4. A storage container according to any of claims 1-3, wherein the analysis means is able to pass through only one of the at least two apertures in each chamber.

5. A storage container according to claim 4, wherein one of the at least two apertures of each cell through which the analysis means passes is not permitted to pass by a plunger, whereby the plunger is able to push the analysis means out of the storage container.

6. A storage container according to claim 5, wherein each cell contains a guide for a plunger.

7. A storage container according to any of claims 1-3, characterized in that the foil-sealed surface of the storage container has elevations which, when the storage container is placed on a flat support, prevent direct contact between the foil and the support.

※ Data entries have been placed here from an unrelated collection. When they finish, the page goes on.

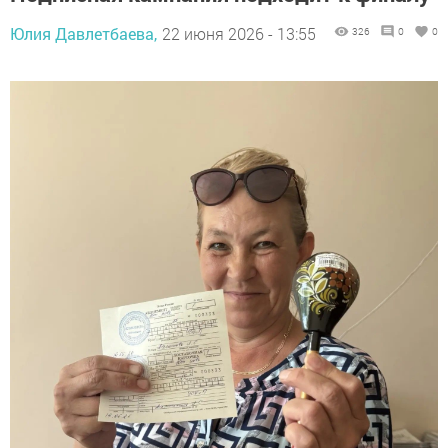
Юлия Давлетбаева,
22 июня 2026 - 13:55
326
0
0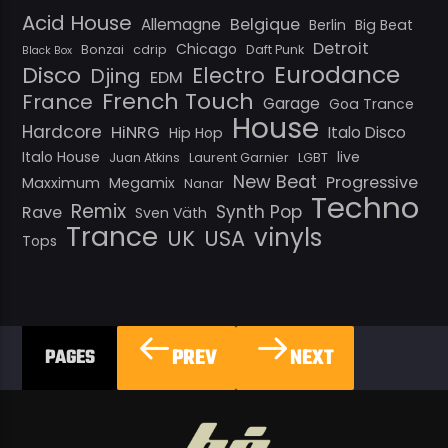
Acid House
Belgique
Allemagne
Berlin
Big Beat
Detroit
Chicago
Bonzai
cdrip
Daft Punk
Black Box
Eurodance
Disco
Electro
Djing
EDM
French Touch
France
Garage
Goa Trance
House
Hardcore
HiNRG
Italo Disco
Hip Hop
Italo House
live
Juan Atkins
Laurent Garnier
LGBT
New Beat
Progressive
Maxximum
Megamix
Nanar
Techno
Remix
Synth Pop
Rave
Sven Väth
Trance
vinyls
UK
USA
Tops
PREV
NEXT
PAGES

8. Device for storing analytical devices, comprising a storage container according to any of claims 1 to 3 and a pocket-sized measuring device with two or more analytical devices.

9. The device according to claim 8, wherein the analysis device is a test element for analyzing the liquid.

10. An apparatus according to claim 9, characterized in that it additionally comprises a measuring device adapted to hold one or several storage containers according to any one of claims 1 to 3.

11. Apparatus for storing analytical devices, comprising one or more storage containers according to any one of claims 1 to 7, each storage container having two or more analytical devices, the storage containers being contained in one container.

12. The apparatus of claim 11, wherein said container containing the storage containers contains a desiccant.